Le « moi » ou la solitude universelle
Roman graphique. Ecrit par Didier Martiny, dessiné par Philippe Petit-Roulet et préfacé par Yasmina Reza, cet ouvrage est étonnant. On y suit Serge, homme solitaire, pervers narcissique, tout au long des étapes de sa vie tumultueuse… Morceaux choisis : « Traverser l’existence à deux est un leurre. » Le ressort émotionnel de cette oeuvre est en effet une introspection centrée sur les rapports entre le père vieillissant et son fils, entre le frère névrosé et la soeur tourmentée.
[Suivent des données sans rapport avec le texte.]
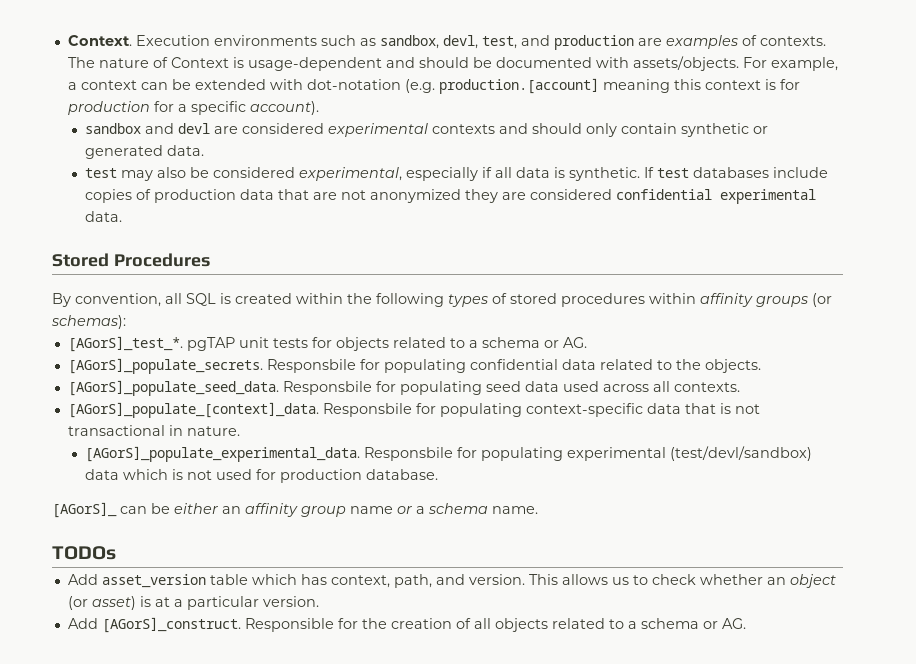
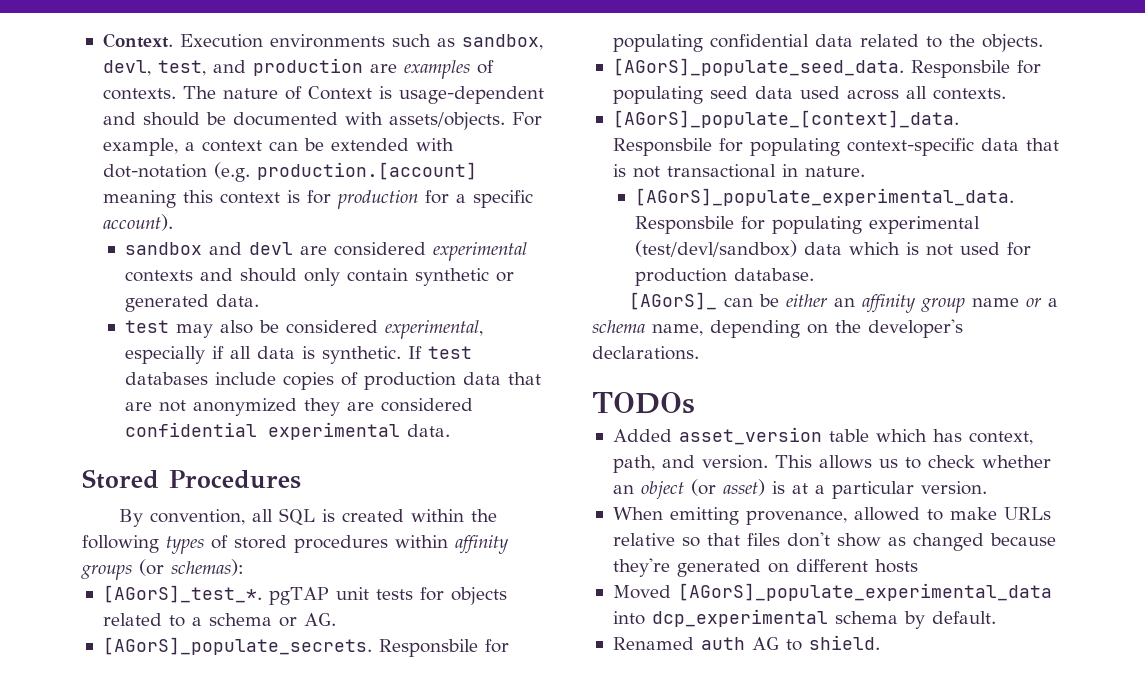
[492,506,538,514] name. -> [652,319,963,338] [592,346,699,360] name, depending on the developer's declarations.
[67,574,98,585] Add -> [612,429,672,442] Added
[67,617,746,633] Add [AGorS]_construct. Responsible for the creation of all objects related to a schema or AG. -> [612,507,1051,525] [612,532,1056,551] [612,558,918,577] [612,583,1052,601] [612,609,996,629] [612,635,880,651] When emitting provenance, allowed to make URLs relative so that files don't show as changed because they're generated on different hosts // Moved [AGorS]_populate_experimental_data into dcp_experimental schema by default. // Renamed auth AG to shield.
Les dessins froids, en noir et blanc, très épurés, inspirent aux lecteur émoi et angoisse. « Lui a tout lu mais n’aime rien. » C’est la grande réussite de ce livre : un personnage d’écrivain maudit, Lotsi – ressemblant comme deux gouttes d’eau au personnage de Leopoldo dans « Les Vitelloni » –, qui permet aux auteurs de dépeindre admirablement la solitude de l’artiste et le mépris de son entourage malsain. Serge décourage son ami Lotsi, le rejette, jusqu’au jour où ce dernier reçoit le Goncourt. « Quel est l’intérêt de parler de ta mère sans parler d’Auschwitz ? C’est absurde ! » dit Serge à Lotsi. Les personnages s’aiment, se déchirent, s’humilient à coups de petites phrases assassines. Dans un monde nourri au politiquement correct, ce roman graphique prend le lecteur à contrepied
« L’ombre de moi-même », de Didier Martiny et Philippe Petit-Roulet (Cornélius, 224 p., 24,50 €).